Task objective>
The required answer is each line in the entries below where "lines" occurs.

>>>>

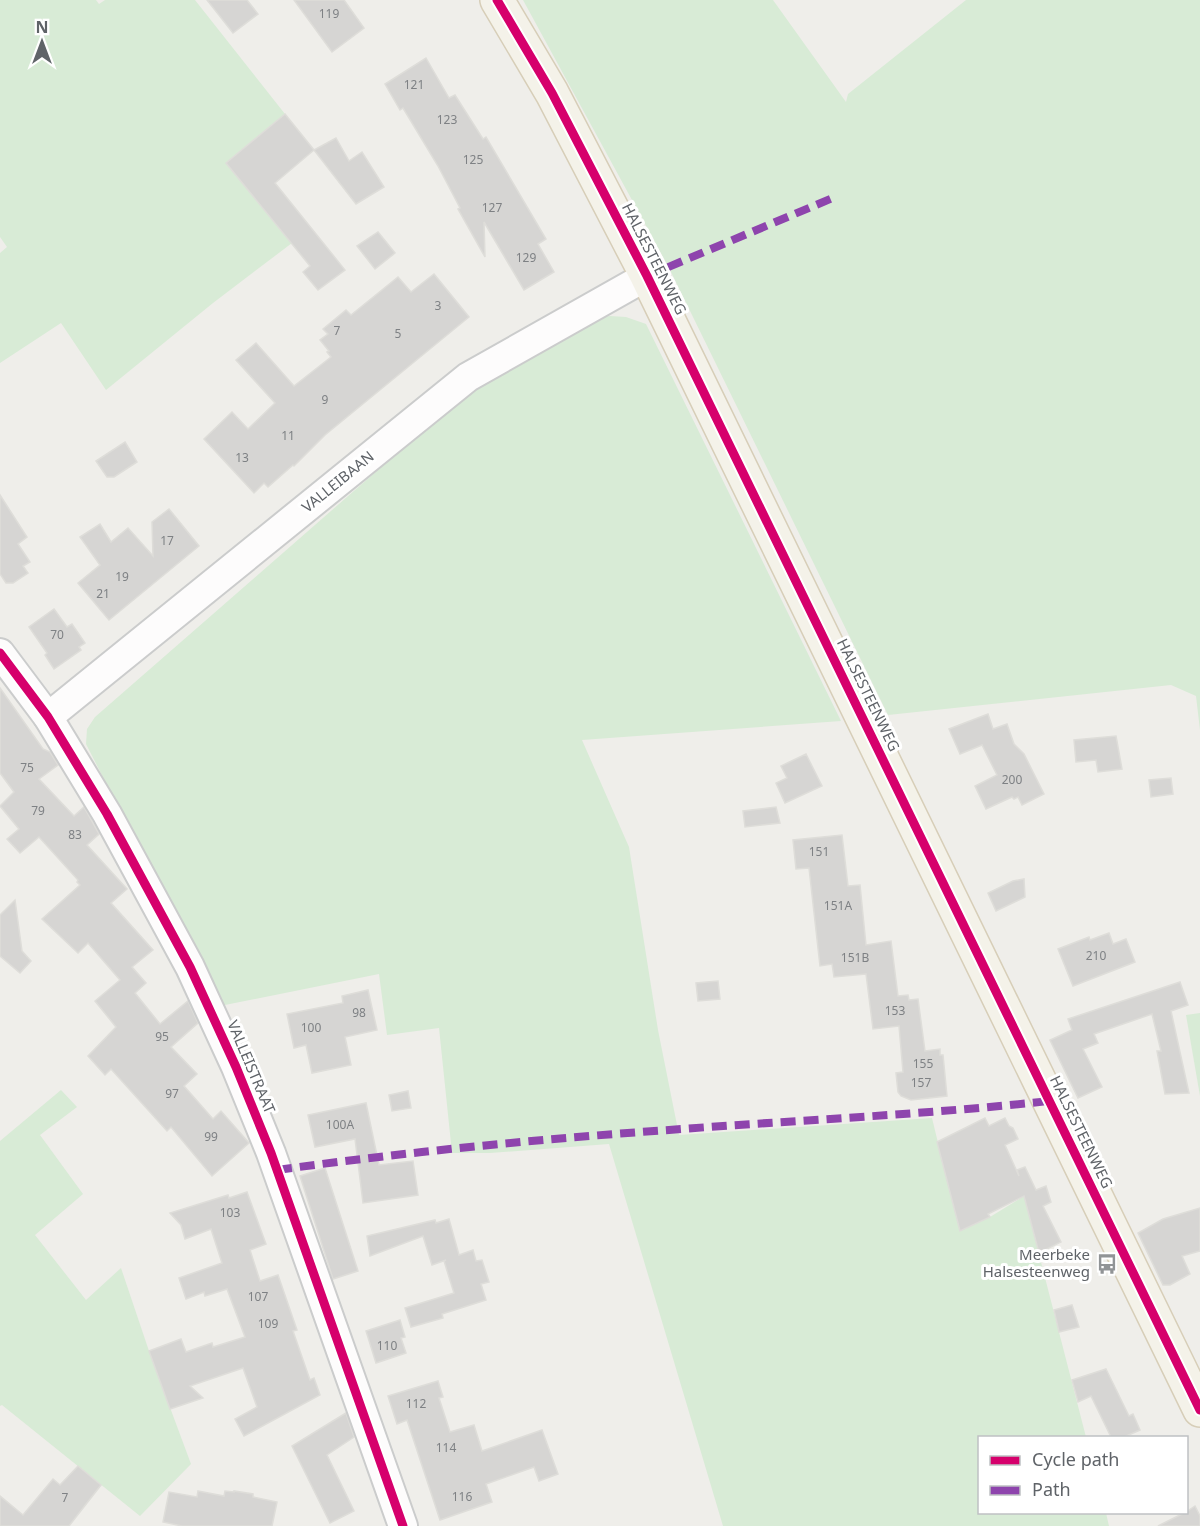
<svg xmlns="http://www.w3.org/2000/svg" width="1200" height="1526" font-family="'Noto Sans',sans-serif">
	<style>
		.green { fill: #d8ebd6 }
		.building { fill: #d6d5d3; stroke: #deddd9; stroke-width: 1.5 }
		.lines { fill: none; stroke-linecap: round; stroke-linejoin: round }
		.minor-casing { stroke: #cbcccc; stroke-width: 32 }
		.major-casing { stroke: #d7ceb8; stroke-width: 36 }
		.minor { stroke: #fdfcfc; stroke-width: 28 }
		.major { stroke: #f4f2e9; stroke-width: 33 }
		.quiet { stroke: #8e44ad; stroke-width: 8; stroke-dasharray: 15 8; stroke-linecap: butt }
		.cycleway-casing { stroke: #fff; stroke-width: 13 }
		.cycleway { stroke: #d6006c; stroke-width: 9 }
		.labels { text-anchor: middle; stroke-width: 6; stroke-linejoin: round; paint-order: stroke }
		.number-label { font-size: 12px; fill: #7e8184 }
		.street-label { font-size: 15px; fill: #5f6368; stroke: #fff }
		.poi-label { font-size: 15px; fill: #5f6368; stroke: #fff; text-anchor: end }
	</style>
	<rect width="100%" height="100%" fill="#efeeea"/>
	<g class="green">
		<polygon points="0,0 96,0 99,4 105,0 195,0 285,114 226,163 292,243 213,303 106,390 61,323 0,363 0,253 7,247 0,237"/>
		<polygon points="523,0 773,0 846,102 848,94 966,0 1200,0 1200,730 1196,696 1171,685 888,715 669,268"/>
		<polygon points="610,316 626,317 646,324 841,721 582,740 629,847 658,1030 679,1135 932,1118 940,1151 990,1217 1024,1196 1086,1437 980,1438 980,1512 1106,1513 1109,1526 723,1526 609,1144 490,1153 452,1153 439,1028 387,1035 379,974 220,1006 86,744 87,729 95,717 481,380 594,318"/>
		<polygon points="1200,1013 1200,1096 1186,1015"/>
		<polygon points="61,1090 77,1107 40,1135 83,1194 35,1235 86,1300 121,1268 149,1351 191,1464 140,1516 2,1405 0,1406 0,1141"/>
	</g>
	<g class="building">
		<polygon points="207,0 247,0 258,14 233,33"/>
		<polygon points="294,0 344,0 364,28 332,52"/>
		<polygon points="426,58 449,98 455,95 483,139 486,137 546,239 538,244 554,272 524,290 484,222 485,257 458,209 460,208 438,166 403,108 400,110 385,84"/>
		<polygon points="285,114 314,150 275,183 345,270 318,290 303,272 310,266 226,163"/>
		<polygon points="336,138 349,161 362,152 384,187 356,204 314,150"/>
		<polygon points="378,232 395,253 375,269 357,246"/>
		<polygon points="434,274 469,317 325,435 294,466 293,465 268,487 264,483 254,493 204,439 232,412 248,429 275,403 236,360 256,343 294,386 331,357 327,352 329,351 320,340 328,334 323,329 346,310 351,315 398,277 411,292"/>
		<polygon points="125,442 137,462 114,477 107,477 96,461"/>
		<polygon points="0,495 27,537 18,544 30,562 23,566 28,573 13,583 6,583 0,574"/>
		<polygon points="169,509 199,546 109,620 78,583 100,565 80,537 100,524 111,542 128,528 153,556 152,522"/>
		<polygon points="54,609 67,627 72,624 85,643 79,647 81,650 54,669 45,655 47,653 29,627"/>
		<polygon points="0,688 43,749 50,752 58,765 39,779 74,816 84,807 99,834 87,845 127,889 111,903 153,950 132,967 146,983 135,993 160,1024 188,1001 198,1023 171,1047 197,1074 184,1086 213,1119 221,1111 249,1143 212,1176 171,1127 167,1131 111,1069 105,1075 88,1056 116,1027 95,1001 120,980 88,943 78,953 42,919 80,885 77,882 78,880 39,837 20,853 7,839 19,829 0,806 14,792 0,773"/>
		<polygon points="988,714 993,729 1007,724 1014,744 1024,754 1044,794 1022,805 1018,797 1014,799 1012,797 986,809 975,786 997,775 982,745 960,754 949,729"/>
		<polygon points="1116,736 1122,769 1098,772 1096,760 1076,762 1074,740"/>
		<polygon points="806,754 822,786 785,803 776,783 787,778 781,766"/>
		<polygon points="1171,778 1173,794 1151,797 1149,780"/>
		<polygon points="776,807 780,823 745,827 743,811"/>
		<polygon points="842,835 848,886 860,885 866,945 891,941 898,996 908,995 909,1000 918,999 925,1051 940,1049 940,1055 943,1055 947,1096 911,1100 901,1096 898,1092 896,1073 903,1072 899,1026 873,1029 866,974 834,977 832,964 820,966 809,868 796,869 793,840"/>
		<polygon points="1024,879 1025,897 996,911 988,893 1013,881"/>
		<polygon points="15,900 22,951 31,961 20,973 0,956 0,915"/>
		<polygon points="1109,933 1113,944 1126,939 1135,962 1073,986 1058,949 1089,937 1090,940"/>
		<polygon points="718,981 720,999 698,1001 696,983"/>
		<polygon points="1180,982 1188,1005 1171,1011 1189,1093 1165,1094 1157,1051 1161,1051 1152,1014 1094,1034 1098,1043 1083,1049 1102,1087 1078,1098 1050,1040 1072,1030 1068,1019"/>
		<polygon points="368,990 377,1030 345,1037 351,1065 312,1073 306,1045 294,1048 287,1014 343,1003 342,996"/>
		<polygon points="408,1091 411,1108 392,1111 389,1095"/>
		<polygon points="366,1103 379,1165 413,1161 418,1195 363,1203 355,1139 315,1147 308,1115"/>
		<polygon points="985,1118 989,1126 1005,1118 1009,1126 1013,1128 1018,1139 1005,1145 1019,1176 1017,1170 1025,1167 1036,1190 1046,1186 1051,1202 1043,1206 1061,1242 1039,1253 1024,1196 988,1214 990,1217 960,1231 937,1142"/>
		<polygon points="325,1168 358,1271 333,1279 300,1176"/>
		<polygon points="247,1192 266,1244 250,1250 260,1281 278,1275 297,1330 293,1331 310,1380 314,1378 320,1395 244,1436 235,1419 257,1407 243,1368 190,1386 203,1398 170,1409 149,1351 181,1339 186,1352 212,1343 213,1347 245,1337 227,1289 205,1296 204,1292 186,1299 179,1278 222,1263 211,1229 185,1239 181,1225 170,1213 228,1195 229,1198"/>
		<polygon points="1200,1208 1200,1251 1182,1256 1190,1274 1170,1285 1163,1285 1138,1233 1163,1219"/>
		<polygon points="449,1219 459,1255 473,1250 476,1261 482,1260 489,1282 481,1284 486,1300 442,1314 443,1318 411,1327 405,1308 454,1293 444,1261 446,1260 432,1265 423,1236 370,1256 367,1236 435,1220 436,1223"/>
		<polygon points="1072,1305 1079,1327 1059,1332 1054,1310"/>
		<polygon points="400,1320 405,1337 401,1338 406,1353 376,1363 366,1331"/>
		<polygon points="1106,1369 1129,1416 1133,1414 1140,1430 1124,1437 1111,1437 1091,1396 1078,1402 1072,1380"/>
		<polygon points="438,1381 443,1397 439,1398 450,1432 474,1425 482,1451 542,1430 558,1474 539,1481 534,1467 486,1484 492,1502 440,1520 407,1420 397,1424 388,1396"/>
		<polygon points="346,1413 354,1437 327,1455 354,1511 330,1523 292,1446"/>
		<polygon points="78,1466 101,1485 69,1526 0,1526 0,1496 23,1515 53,1479 60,1485"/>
		<polygon points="198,1491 224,1496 225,1491 234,1492 234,1491 253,1494 253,1497 277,1502 272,1526 182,1526 163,1522 169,1492 197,1497"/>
		<polygon points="1195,1506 1200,1516 1200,1526 1158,1526 1186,1512"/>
	</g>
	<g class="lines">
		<g class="minor-casing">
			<g id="minor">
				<polyline points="0,653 48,717 107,814 190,967 236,1067 271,1153 403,1526"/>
				<polyline points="48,717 468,377 647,276"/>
			</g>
		</g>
		<g class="major-casing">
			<polyline id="major" points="497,0 552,93 647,276 1200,1410"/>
		</g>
		<use href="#minor" class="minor"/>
		<use href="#major" class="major"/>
		<g class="quiet">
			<polyline points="647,276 835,197"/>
			<path d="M 277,1170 C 407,1152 539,1139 669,1130 C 796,1120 923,1115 1049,1101"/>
		</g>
		<g class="cycleway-casing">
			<g id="cycleway">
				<polyline points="497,0 552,93 647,276 1200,1410"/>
				<polyline points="0,653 48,717 107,814 190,967 236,1067 271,1153 403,1526"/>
			</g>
		</g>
		<use href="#cycleway" class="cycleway"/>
	</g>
	<defs>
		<g id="bus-bare" transform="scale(1.62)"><path d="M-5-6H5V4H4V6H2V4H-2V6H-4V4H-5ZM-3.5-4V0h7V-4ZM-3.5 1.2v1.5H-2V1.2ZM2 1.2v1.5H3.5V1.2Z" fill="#919496" stroke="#fff" stroke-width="2.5" paint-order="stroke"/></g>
	</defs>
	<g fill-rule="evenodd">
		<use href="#bus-bare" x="1107" y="1264"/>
	</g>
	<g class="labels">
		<g class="number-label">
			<text x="329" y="18">119</text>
			<text x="414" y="89">121</text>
			<text x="447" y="124">123</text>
			<text x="473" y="164">125</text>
			<text x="492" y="212">127</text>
			<text x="526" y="262">129</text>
			<text x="438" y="310">3</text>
			<text x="337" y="335">7</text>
			<text x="398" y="338">5</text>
			<text x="325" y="404">9</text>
			<text x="288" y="440">11</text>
			<text x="242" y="462">13</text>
			<text x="167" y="545">17</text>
			<text x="122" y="581">19</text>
			<text x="103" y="598">21</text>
			<text x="57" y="639">70</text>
			<text x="27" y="772">75</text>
			<text x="1012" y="784">200</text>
			<text x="38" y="815">79</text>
			<text x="75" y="839">83</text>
			<text x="819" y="856">151</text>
			<text x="838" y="910">151A</text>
			<text x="1096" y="960">210</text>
			<text x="855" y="962">151B</text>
			<text x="895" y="1015">153</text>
			<text x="359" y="1017">98</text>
			<text x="311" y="1032">100</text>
			<text x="162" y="1041">95</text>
			<text x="923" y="1068">155</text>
			<text x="921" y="1087">157</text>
			<text x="172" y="1098">97</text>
			<text x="340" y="1129">100A</text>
			<text x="211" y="1141">99</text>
			<text x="230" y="1217">103</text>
			<text x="258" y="1301">107</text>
			<text x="268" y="1328">109</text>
			<text x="387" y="1350">110</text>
			<text x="416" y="1408">112</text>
			<text x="446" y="1452">114</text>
			<text x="462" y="1501">116</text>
			<text x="65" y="1502">7</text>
		</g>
		<g class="street-label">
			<text transform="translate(654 259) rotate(63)" y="5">HALSESTEENWEG</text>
			<text transform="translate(338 482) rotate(-39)" y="5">VALLEIBAAN</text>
			<text transform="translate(868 695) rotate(64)" y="5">HALSESTEENWEG</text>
			<text transform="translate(251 1067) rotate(67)" y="5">VALLEISTRAAT</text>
			<text transform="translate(1081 1132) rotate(64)" y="5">HALSESTEENWEG</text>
		</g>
		<g class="poi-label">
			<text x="1090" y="1260">Meerbeke<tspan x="1090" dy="17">Halsesteenweg</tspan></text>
		</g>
	</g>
	<rect x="978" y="1436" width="210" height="78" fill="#ffffff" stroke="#bfc1c3" stroke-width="1.5"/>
	<rect x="990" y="1456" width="30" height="9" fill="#d6006c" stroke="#bfc1c3" stroke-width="1.5"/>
	<text x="1032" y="1466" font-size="18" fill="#5f6368">Cycle path</text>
	<rect x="990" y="1486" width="30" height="9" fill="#8e44ad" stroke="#bfc1c3" stroke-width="1.5"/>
	<text x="1032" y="1496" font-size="18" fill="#5f6368">Path</text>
	<g transform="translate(42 42)" stroke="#ffffff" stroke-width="4.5" paint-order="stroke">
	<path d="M0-4.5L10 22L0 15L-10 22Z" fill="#5f6368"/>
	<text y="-9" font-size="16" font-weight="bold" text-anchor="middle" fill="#5f6368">N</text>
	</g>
</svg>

<<<<

Solved exercise>
		.lines { fill: none; stroke-linecap: round; stroke-linejoin: round }
	<g class="lines">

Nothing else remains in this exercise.